Activity
The output is the lines below from the one with "Roger-Monzó V. and" through the one with "Stage 3: EXPERIMENT", both included, printed exactly and with no other line.

*** Source records Section Begins ***

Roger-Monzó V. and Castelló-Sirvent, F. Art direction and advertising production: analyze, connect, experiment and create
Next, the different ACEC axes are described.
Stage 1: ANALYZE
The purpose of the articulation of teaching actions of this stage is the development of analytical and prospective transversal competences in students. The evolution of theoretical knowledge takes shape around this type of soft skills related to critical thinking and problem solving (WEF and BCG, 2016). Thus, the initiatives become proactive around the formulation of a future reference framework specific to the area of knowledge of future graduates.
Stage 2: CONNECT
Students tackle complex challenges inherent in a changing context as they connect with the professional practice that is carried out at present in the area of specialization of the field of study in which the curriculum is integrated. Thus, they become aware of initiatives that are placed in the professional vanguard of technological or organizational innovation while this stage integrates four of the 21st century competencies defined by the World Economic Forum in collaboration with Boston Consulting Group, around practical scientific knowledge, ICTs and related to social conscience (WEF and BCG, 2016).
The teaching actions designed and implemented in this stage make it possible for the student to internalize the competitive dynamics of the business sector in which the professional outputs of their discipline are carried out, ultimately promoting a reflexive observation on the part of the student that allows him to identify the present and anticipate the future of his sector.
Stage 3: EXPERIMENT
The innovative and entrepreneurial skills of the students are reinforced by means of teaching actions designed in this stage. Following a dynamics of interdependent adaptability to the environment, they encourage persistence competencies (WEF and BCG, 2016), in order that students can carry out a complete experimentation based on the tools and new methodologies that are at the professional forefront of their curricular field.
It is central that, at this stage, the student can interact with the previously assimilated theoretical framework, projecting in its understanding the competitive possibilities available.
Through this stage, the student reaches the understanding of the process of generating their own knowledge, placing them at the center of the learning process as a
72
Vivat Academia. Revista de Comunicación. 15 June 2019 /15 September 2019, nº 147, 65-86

*** Source records Section Ends ***
*** Source records Section Begins ***

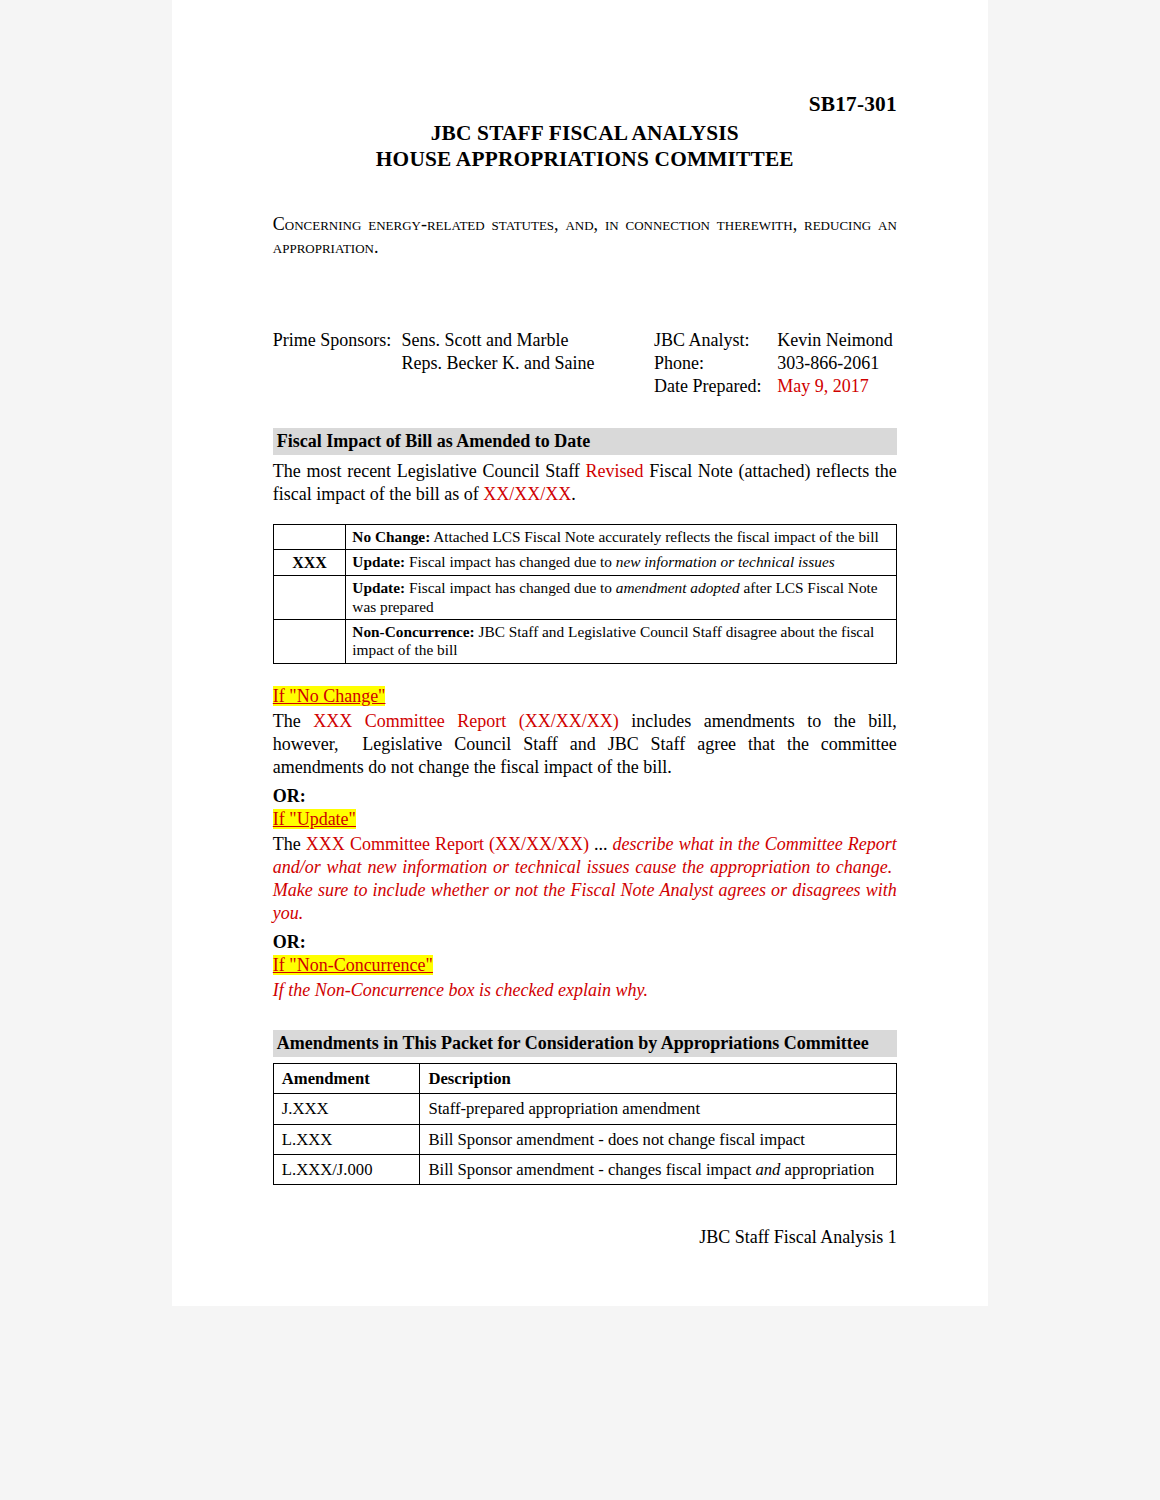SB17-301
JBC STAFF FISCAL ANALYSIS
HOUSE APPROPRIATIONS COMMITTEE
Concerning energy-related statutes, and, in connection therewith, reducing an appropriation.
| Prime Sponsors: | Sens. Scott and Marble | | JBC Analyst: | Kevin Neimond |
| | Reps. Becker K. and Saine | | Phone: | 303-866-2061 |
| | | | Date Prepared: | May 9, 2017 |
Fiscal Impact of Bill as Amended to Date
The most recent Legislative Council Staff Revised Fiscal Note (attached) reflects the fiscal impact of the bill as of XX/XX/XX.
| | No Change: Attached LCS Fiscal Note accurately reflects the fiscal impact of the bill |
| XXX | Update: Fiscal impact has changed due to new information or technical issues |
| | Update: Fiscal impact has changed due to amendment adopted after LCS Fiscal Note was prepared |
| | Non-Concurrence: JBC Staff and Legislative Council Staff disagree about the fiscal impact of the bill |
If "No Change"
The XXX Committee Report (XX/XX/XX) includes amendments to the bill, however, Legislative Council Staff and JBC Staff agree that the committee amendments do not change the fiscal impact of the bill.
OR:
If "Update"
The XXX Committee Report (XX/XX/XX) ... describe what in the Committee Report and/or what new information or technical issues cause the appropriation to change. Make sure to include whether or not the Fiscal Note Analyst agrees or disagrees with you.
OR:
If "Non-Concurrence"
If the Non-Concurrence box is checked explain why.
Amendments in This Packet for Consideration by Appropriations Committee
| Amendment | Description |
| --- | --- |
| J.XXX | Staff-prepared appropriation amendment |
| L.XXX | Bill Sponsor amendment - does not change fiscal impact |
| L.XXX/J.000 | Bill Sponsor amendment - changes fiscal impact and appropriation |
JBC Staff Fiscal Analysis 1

*** Source records Section Ends ***
*** Source records Section Begins ***

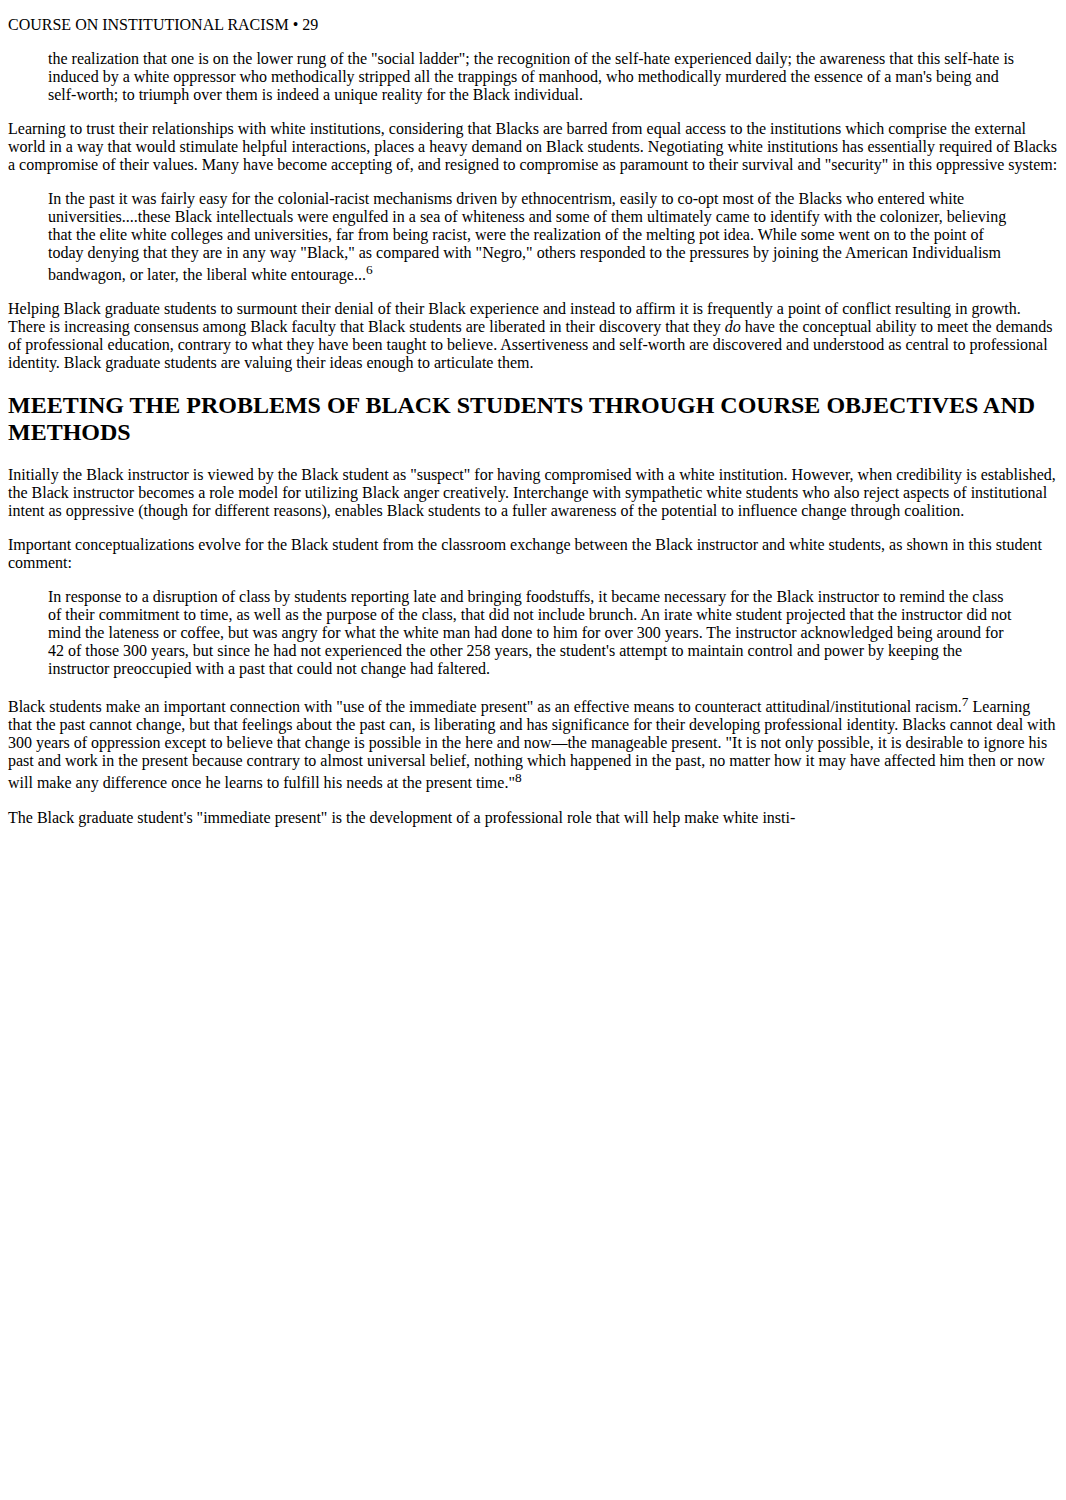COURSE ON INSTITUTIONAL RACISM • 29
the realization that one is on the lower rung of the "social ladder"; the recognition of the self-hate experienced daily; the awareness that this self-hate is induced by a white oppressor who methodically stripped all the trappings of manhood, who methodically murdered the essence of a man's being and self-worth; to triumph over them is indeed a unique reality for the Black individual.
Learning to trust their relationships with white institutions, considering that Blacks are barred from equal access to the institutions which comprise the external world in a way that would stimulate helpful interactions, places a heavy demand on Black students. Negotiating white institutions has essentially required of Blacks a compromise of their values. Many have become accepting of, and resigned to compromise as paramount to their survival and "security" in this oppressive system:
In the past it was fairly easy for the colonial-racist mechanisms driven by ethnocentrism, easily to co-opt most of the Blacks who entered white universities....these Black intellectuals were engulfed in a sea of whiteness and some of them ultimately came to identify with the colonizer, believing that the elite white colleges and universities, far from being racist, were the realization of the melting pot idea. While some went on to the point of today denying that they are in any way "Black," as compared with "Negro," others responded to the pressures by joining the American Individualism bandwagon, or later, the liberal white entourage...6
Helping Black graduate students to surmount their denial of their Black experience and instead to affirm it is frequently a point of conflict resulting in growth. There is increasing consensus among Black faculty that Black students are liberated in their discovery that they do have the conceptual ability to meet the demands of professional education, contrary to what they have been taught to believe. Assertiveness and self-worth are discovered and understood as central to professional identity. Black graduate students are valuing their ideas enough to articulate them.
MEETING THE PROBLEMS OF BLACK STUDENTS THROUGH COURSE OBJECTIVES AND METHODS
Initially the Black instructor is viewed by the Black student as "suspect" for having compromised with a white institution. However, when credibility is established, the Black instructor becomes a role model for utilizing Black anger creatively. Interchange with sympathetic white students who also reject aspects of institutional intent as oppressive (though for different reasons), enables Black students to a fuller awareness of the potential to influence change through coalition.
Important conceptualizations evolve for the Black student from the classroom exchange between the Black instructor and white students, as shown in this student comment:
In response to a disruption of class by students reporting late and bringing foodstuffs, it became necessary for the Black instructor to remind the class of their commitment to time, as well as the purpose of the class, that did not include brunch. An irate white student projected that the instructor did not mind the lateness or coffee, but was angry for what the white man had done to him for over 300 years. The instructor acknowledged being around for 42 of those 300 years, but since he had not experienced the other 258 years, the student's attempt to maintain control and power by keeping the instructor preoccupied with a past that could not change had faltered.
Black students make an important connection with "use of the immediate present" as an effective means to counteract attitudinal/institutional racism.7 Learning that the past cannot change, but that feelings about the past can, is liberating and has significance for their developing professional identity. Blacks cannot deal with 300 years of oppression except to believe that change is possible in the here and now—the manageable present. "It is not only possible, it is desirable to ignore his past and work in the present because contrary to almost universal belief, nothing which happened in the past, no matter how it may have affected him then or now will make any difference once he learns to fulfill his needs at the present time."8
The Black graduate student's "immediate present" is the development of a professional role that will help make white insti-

*** Source records Section Ends ***

Solution for this task
Roger-Monzó V. and Castelló-Sirvent, F. Art direction and advertising production: analyze, connect, experiment and create
Next, the different ACEC axes are described.
Stage 1: ANALYZE
The purpose of the articulation of teaching actions of this stage is the development of analytical and prospective transversal competences in students. The evolution of theoretical knowledge takes shape around this type of soft skills related to critical thinking and problem solving (WEF and BCG, 2016). Thus, the initiatives become proactive around the formulation of a future reference framework specific to the area of knowledge of future graduates.
Stage 2: CONNECT
Students tackle complex challenges inherent in a changing context as they connect with the professional practice that is carried out at present in the area of specialization of the field of study in which the curriculum is integrated. Thus, they become aware of initiatives that are placed in the professional vanguard of technological or organizational innovation while this stage integrates four of the 21st century competencies defined by the World Economic Forum in collaboration with Boston Consulting Group, around practical scientific knowledge, ICTs and related to social conscience (WEF and BCG, 2016).
The teaching actions designed and implemented in this stage make it possible for the student to internalize the competitive dynamics of the business sector in which the professional outputs of their discipline are carried out, ultimately promoting a reflexive observation on the part of the student that allows him to identify the present and anticipate the future of his sector.
Stage 3: EXPERIMENT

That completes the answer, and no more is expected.